Online credit card transactions are processed through payment processors but can also be looped through either platform processors or gateways on their way to the payment processor.
A platform processor is built into the e-commerce platform that provides a company’s web store. For instance, if you choose to have your company’s web store hosted by an e-commerce platform, you have the option of using its in-house intermediary.
The main benefit is convenience. If your company already uses that web store, the intermediary will allow you to monitor payments, establish an order placement/payment processing timeline and schedule payouts of funds collected.
The main drawback is that they aren’t actually processing your payments. They can only forward your payment to the payment processor.
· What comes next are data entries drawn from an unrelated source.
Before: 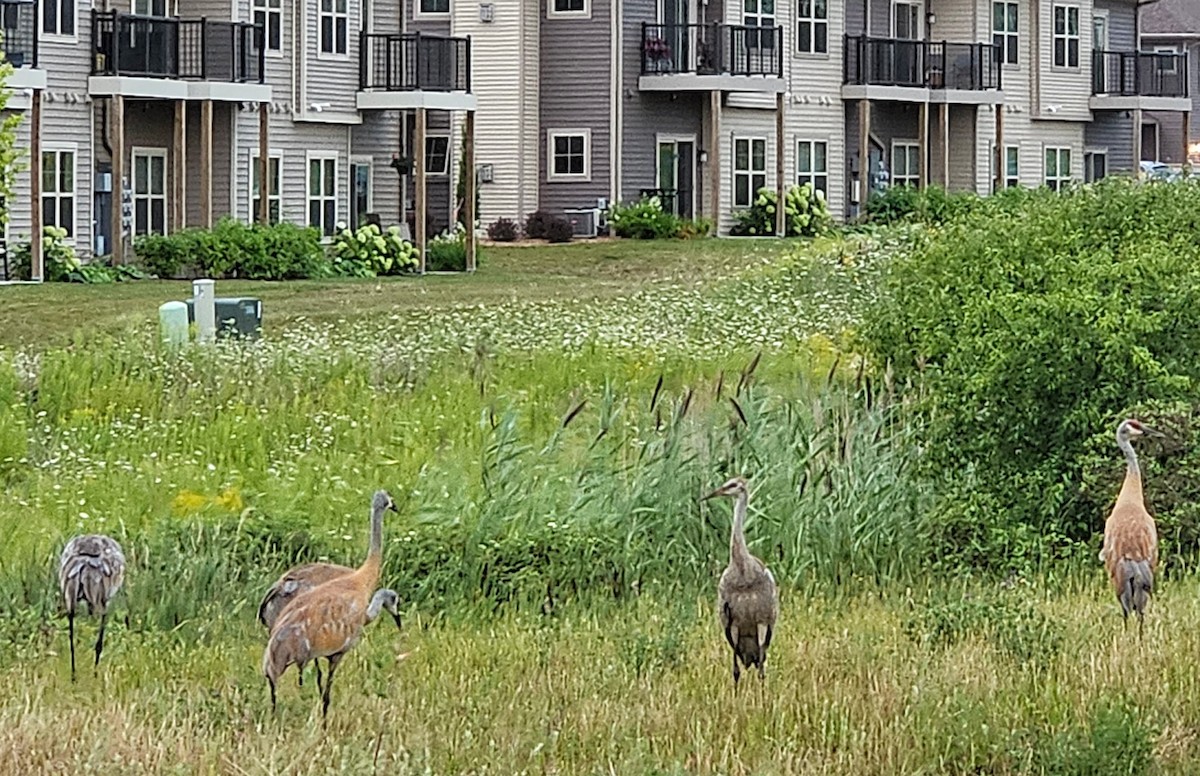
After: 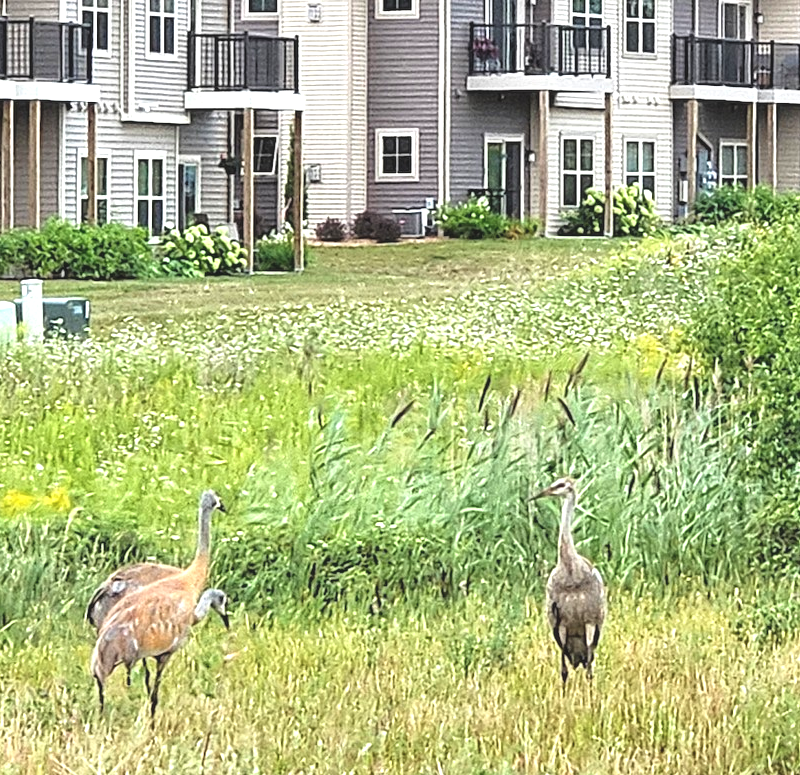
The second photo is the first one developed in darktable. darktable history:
exposure: black level correction -0.005, exposure 1 EV, compensate highlight preservation false
crop and rotate: left 14.341%, right 18.967%
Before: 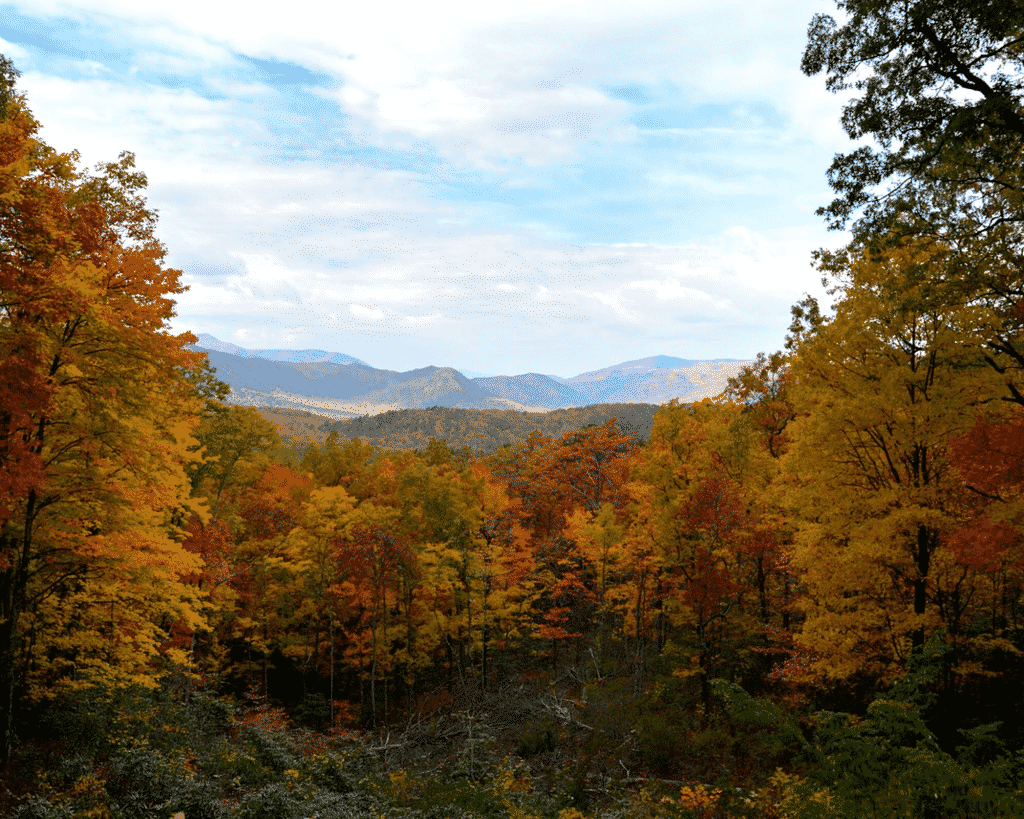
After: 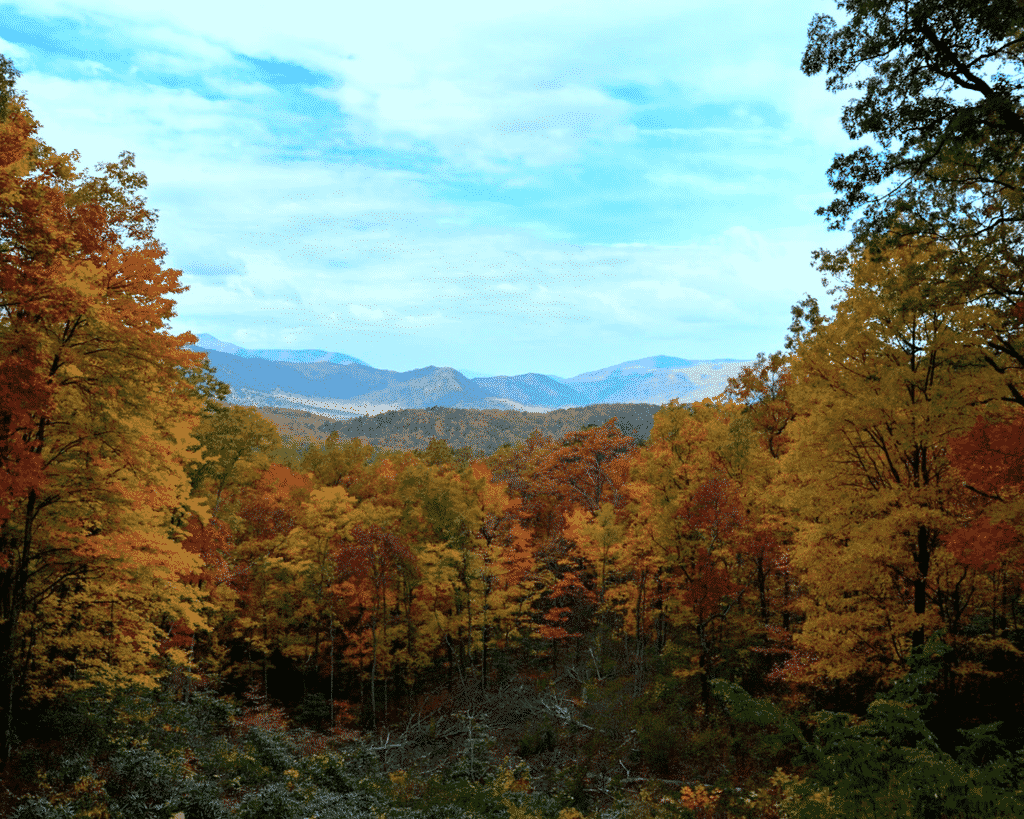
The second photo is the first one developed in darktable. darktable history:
color correction: highlights a* -10.52, highlights b* -18.86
These can also serve as a business’s online payment processor. They handle the same back-end functions as a built-in payment processor, but it isn’t limited by platform and doesn’t do the actual credit card payment processing itself. Those functions are handled by a third-party company that the merchant never interacts with directly.
This may be a less-than-ideal solution for brick-and-mortar retailers for a few reasons:
• Unless they use an e-commerce platform that integrates their chosen processor into its platform, owners will have to keep track of all the online orders the company receives through two different portals
• The fee structure has to cover credit card processing fees and its own operating costs, potentially making it a more expensive solution than dealing with a payment processor directly.
Partnering with a payment processor reduces the number of steps your payment goes through to be processed, which could lower the cost per transaction. However, the payment processor may not have as many features as a gateway or platform.